06. Appen's Data Annotation Platform

Data Annotation

If you look at different datasets used for training machine learning models; they often come in a tabular format—a file that contains a bunch of information about different data points (often a .csv spreadsheet). An example showing both the distribution—how many data points fall into which column ranges—and the different features, such as petal length and width, of different species of Iris, is shown below. You can check out the original data source on Kaggle.

The species labels and features have been recorded by scientists/annotators.

Adding Annotations via a Platform

To annotate a new data source that perhaps only includes images of flowers and no other identifying labels or features, you'll have to a data annotation platform. These platforms will send unlabeled data to some human annotators who can classify or provide features for the data and send it back to you in a tabular format.
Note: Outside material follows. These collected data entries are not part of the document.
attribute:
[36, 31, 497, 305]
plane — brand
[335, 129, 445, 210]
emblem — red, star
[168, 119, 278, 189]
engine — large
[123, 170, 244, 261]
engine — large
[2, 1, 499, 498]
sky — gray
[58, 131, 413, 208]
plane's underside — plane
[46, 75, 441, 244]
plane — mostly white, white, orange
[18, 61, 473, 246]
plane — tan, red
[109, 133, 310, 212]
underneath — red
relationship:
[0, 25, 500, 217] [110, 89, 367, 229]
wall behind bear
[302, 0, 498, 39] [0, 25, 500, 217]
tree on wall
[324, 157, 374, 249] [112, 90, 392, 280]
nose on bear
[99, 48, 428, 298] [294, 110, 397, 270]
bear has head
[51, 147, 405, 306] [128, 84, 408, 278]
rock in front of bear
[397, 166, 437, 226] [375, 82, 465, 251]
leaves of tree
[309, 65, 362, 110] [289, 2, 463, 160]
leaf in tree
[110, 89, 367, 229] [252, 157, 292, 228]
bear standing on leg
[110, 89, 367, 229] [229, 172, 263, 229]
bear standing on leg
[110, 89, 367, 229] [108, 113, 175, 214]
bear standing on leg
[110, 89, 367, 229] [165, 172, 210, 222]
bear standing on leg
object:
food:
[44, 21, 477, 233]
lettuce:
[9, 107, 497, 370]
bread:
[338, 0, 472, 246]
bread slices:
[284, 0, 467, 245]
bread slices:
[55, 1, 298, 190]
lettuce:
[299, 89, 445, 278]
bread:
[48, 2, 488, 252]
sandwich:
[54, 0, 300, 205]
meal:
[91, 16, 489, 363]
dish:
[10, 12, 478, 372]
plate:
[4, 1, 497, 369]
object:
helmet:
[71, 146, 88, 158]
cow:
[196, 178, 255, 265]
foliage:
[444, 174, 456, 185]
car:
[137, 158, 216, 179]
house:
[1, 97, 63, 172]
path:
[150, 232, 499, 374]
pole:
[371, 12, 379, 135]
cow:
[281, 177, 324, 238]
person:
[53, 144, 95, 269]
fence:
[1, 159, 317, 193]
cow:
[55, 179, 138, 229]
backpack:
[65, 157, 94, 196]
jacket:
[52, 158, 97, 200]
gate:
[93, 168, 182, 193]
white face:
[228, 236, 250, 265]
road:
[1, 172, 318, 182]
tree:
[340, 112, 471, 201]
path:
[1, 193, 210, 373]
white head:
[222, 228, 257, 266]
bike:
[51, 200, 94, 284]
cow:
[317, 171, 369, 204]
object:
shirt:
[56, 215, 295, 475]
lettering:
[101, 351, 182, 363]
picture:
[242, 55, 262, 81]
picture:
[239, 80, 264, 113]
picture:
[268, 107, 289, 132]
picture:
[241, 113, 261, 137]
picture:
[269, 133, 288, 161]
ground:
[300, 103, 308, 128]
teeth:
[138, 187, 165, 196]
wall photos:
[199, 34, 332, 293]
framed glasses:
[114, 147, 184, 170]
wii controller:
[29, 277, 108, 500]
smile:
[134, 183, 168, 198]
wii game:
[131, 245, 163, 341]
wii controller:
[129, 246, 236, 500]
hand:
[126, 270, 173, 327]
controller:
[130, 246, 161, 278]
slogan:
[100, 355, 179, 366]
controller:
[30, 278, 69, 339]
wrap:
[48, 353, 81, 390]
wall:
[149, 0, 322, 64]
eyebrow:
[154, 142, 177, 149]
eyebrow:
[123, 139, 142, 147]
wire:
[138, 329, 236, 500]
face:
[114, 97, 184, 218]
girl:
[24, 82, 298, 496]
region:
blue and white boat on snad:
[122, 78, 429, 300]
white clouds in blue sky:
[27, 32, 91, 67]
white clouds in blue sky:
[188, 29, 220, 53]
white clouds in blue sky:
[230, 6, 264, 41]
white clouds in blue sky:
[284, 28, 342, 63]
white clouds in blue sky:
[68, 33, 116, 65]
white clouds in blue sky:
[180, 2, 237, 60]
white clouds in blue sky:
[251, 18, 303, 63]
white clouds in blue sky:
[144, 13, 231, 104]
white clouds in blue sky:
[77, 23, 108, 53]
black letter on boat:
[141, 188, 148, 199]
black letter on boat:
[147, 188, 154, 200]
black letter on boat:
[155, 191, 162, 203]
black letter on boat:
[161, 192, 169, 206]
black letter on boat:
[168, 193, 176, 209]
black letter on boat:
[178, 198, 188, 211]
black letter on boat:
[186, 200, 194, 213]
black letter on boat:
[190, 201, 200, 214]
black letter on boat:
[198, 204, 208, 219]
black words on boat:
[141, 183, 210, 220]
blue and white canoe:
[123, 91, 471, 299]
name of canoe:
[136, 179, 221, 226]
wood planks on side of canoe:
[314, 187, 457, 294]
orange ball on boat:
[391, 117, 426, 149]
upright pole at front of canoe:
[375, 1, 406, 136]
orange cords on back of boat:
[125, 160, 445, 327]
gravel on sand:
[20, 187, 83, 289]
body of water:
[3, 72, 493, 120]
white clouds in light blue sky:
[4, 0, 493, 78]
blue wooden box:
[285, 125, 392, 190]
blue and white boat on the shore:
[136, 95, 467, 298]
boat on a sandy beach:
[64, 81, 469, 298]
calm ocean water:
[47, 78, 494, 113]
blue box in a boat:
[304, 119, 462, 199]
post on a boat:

Some cloud service providers like AWS provide data annotation services as do specific companies; data annotation tooling is what the company, Figure Eight does and so we will use their platform as an example, but the skills you learn here about designing labels and creating a dataset will be applicable, across different platforms.

As of April 16, 2020 Appen fully integrated Figure Eight in its solution offering. Any references to Figure Eight's platform in the classroom now refer to Appen's platform.

Learn more on www.appen.com.


Platform

The best way to learn about Figure Eight's data annotation tools is to explore the platform homepage. Here, you will see examples of use cases for labeling text, speech, image data, and more!

The goal of data annotation is to bring you from unstructured, unlabeled data, to a desired, labeled output. Figure Eight will send your data to human annotators that can help transform unlabeled data.

From unstructured to structured data

From unstructured to structured data

Creating an Appen Account

You can create an Appen account by going to their Client Workspace homepage and creating an account for yourself.

As of 11am PT April 28th, 2020, Appen platform allows students to create an account using their personal email address.

Please write down this email address and password as you will need it to reset your login. The login settings will be changing in the week of April 27th, 2020 and it is important you have these login email and password handy.

The next few videos will include a walkthrough of this platform and you are encouraged to explore this platform with some sample data of your own. Or using the data provided in the link, below.

  • This dataset, a csv file is for Sentiment Analysis: given some tweets about Airline performance, can you create a job that labels tweets as positive or negative?

This should bring you to a pop-up where you can enter a password and email of your choice to create an account! (You can use a personal email to register.) You will have to agree to their terms of service to sign up.

The Job Creation Page

Soon after signing up, you should get an introductory email from Figure Eight and be directed to the main job creation page where you can see a variety of common labeling jobs to explore and create.

Appen Job Creation page

Appen Job Creation page

At this point, I'd suggest clicking on a job type that interests you and selecting the Preview option to see a variety of different templates and annotation instructions.


Case Study: Parking Sign Classification

Next, you'll see how to create and monitor a data annotation job that aims to identify parking signs in different city images.

Example case study:

  • This example is based off of a publicly available, richly-labeled dataset of parking signs.
  • The example aims to label images as yes or no with respect to containing a parking sign

Publicly available data:

  • The richly-labeled dataset involves a combination of image annotation (drawing boxes around the parking signs) and multiple labels that specifically labeled the signs into categories like No parking, Tow zone, etc.
  • The richly-labeled dataset is free for public use and exploration.
  • The complete data is great for exploring, but a bit complex for an educational example; you are encouraged to read about the design of the labeling job and even explore other datasets, as you learn. This may be especially useful if you have a product or some data in mind that you want to work with.

Find this dataset, at this link.

Fun fact: It was initially developed by a team who wanted to avoid getting parking tickets in San Francisco!